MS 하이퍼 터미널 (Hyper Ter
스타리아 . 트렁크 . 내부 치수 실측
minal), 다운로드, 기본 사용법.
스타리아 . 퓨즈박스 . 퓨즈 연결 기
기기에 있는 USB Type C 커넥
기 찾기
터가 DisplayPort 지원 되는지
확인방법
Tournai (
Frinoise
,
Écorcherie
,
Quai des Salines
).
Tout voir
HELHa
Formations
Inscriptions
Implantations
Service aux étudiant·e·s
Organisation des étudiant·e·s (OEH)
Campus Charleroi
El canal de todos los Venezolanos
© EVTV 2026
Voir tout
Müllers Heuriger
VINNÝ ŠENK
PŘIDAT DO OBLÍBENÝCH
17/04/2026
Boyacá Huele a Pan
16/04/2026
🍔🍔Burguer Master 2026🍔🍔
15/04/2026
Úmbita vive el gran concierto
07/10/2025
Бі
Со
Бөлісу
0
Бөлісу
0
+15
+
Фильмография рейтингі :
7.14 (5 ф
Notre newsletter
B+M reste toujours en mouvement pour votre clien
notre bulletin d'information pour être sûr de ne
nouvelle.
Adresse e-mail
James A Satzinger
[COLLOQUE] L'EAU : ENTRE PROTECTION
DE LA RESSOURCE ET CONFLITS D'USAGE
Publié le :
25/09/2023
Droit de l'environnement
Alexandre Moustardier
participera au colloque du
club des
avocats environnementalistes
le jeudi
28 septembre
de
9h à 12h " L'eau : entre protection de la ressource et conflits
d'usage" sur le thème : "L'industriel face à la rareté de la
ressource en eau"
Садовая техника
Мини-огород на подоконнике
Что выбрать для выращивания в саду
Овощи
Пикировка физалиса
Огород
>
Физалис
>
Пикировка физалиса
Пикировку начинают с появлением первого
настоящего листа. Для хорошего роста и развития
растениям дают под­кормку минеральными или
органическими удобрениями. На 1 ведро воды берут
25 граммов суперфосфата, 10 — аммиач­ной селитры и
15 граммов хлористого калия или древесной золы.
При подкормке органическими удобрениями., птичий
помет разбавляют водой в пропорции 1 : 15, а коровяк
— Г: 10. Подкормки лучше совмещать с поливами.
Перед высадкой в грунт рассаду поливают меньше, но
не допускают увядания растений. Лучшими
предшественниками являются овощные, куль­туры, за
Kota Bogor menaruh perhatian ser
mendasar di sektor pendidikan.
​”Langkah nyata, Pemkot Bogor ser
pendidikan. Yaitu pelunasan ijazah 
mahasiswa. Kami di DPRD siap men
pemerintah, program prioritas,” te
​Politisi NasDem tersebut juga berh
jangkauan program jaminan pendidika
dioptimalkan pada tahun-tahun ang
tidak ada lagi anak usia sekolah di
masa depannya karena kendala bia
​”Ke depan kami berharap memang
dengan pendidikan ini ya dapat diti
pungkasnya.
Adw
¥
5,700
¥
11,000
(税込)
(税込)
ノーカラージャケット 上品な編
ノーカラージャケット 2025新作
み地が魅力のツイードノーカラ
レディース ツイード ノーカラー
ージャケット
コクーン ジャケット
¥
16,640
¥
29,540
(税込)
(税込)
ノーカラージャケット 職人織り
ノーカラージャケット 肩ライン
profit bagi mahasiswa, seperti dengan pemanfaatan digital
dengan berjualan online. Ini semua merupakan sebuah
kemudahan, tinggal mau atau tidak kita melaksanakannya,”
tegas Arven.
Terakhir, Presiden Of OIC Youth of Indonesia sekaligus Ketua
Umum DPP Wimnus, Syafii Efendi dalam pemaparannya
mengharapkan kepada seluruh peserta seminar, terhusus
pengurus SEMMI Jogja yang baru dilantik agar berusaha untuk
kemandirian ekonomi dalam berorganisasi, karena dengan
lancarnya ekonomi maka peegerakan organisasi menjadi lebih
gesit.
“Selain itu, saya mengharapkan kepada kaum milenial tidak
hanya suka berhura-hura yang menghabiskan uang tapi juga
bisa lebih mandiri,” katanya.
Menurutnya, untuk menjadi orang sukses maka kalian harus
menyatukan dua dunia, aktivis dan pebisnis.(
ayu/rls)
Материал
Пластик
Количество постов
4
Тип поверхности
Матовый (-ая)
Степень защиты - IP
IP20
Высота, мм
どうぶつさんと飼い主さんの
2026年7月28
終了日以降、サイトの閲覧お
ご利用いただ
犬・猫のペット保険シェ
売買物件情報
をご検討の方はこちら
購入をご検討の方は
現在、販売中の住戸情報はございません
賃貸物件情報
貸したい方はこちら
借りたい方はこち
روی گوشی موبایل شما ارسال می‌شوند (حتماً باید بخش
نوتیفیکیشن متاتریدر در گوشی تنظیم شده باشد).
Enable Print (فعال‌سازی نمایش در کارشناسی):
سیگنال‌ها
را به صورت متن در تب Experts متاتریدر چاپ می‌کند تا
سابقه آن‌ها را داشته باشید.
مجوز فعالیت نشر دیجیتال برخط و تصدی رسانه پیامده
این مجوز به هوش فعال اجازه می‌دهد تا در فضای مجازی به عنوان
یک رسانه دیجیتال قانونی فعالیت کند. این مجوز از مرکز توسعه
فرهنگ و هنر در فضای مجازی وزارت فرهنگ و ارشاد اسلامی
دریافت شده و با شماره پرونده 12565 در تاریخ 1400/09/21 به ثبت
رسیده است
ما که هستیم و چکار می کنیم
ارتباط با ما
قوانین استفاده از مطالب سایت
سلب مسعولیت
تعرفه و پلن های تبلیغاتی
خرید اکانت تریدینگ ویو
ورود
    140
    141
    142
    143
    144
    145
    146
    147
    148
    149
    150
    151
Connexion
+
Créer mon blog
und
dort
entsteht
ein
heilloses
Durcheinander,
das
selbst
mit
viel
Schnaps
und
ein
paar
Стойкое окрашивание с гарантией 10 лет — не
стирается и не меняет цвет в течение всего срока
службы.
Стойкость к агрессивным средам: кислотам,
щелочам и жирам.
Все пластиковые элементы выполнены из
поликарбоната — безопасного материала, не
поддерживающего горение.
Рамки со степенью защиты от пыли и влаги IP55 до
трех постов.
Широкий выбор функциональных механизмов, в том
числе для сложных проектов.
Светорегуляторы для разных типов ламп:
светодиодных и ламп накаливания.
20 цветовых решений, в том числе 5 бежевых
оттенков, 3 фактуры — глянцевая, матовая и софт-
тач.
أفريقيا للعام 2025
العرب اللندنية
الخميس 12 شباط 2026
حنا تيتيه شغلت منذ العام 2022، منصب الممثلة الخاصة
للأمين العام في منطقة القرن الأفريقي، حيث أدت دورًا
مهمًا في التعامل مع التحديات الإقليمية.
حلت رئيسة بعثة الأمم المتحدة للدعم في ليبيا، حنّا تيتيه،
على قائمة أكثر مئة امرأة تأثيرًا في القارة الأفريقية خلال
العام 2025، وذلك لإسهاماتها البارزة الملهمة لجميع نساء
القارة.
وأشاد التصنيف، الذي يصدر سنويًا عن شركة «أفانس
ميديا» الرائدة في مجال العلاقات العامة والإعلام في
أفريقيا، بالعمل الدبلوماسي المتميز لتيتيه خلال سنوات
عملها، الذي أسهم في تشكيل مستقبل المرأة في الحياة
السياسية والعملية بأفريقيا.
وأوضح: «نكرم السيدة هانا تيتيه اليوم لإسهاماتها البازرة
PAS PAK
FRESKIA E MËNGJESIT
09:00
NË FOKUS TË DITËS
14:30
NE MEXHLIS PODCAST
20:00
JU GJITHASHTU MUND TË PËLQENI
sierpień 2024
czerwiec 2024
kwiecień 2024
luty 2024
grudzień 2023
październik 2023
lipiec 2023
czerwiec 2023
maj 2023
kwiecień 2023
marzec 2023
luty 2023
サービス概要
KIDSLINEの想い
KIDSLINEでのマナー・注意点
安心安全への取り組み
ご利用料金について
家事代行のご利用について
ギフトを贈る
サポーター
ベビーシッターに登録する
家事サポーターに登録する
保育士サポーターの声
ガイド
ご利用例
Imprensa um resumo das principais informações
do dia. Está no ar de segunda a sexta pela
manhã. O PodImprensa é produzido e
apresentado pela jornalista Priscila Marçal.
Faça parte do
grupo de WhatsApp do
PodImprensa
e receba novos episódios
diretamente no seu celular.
══════
→ Assignment: Your answer should consist solely of the lines above from the line with "mendasar di sektor pendidikan." to the line with "Матовый (-ая)", both included, reproduced exactly.

→ Exercise response:
mendasar di sektor pendidikan.
​”Langkah nyata, Pemkot Bogor ser
pendidikan. Yaitu pelunasan ijazah 
mahasiswa. Kami di DPRD siap men
pemerintah, program prioritas,” te
​Politisi NasDem tersebut juga berh
jangkauan program jaminan pendidika
dioptimalkan pada tahun-tahun ang
tidak ada lagi anak usia sekolah di
masa depannya karena kendala bia
​”Ke depan kami berharap memang
dengan pendidikan ini ya dapat diti
pungkasnya.
Adw
¥
5,700
¥
11,000
(税込)
(税込)
ノーカラージャケット 上品な編
ノーカラージャケット 2025新作
み地が魅力のツイードノーカラ
レディース ツイード ノーカラー
ージャケット
コクーン ジャケット
¥
16,640
¥
29,540
(税込)
(税込)
ノーカラージャケット 職人織り
ノーカラージャケット 肩ライン
profit bagi mahasiswa, seperti dengan pemanfaatan digital
dengan berjualan online. Ini semua merupakan sebuah
kemudahan, tinggal mau atau tidak kita melaksanakannya,”
tegas Arven.
Terakhir, Presiden Of OIC Youth of Indonesia sekaligus Ketua
Umum DPP Wimnus, Syafii Efendi dalam pemaparannya
mengharapkan kepada seluruh peserta seminar, terhusus
pengurus SEMMI Jogja yang baru dilantik agar berusaha untuk
kemandirian ekonomi dalam berorganisasi, karena dengan
lancarnya ekonomi maka peegerakan organisasi menjadi lebih
gesit.
“Selain itu, saya mengharapkan kepada kaum milenial tidak
hanya suka berhura-hura yang menghabiskan uang tapi juga
bisa lebih mandiri,” katanya.
Menurutnya, untuk menjadi orang sukses maka kalian harus
menyatukan dua dunia, aktivis dan pebisnis.(
ayu/rls)
Материал
Пластик
Количество постов
4
Тип поверхности
Матовый (-ая)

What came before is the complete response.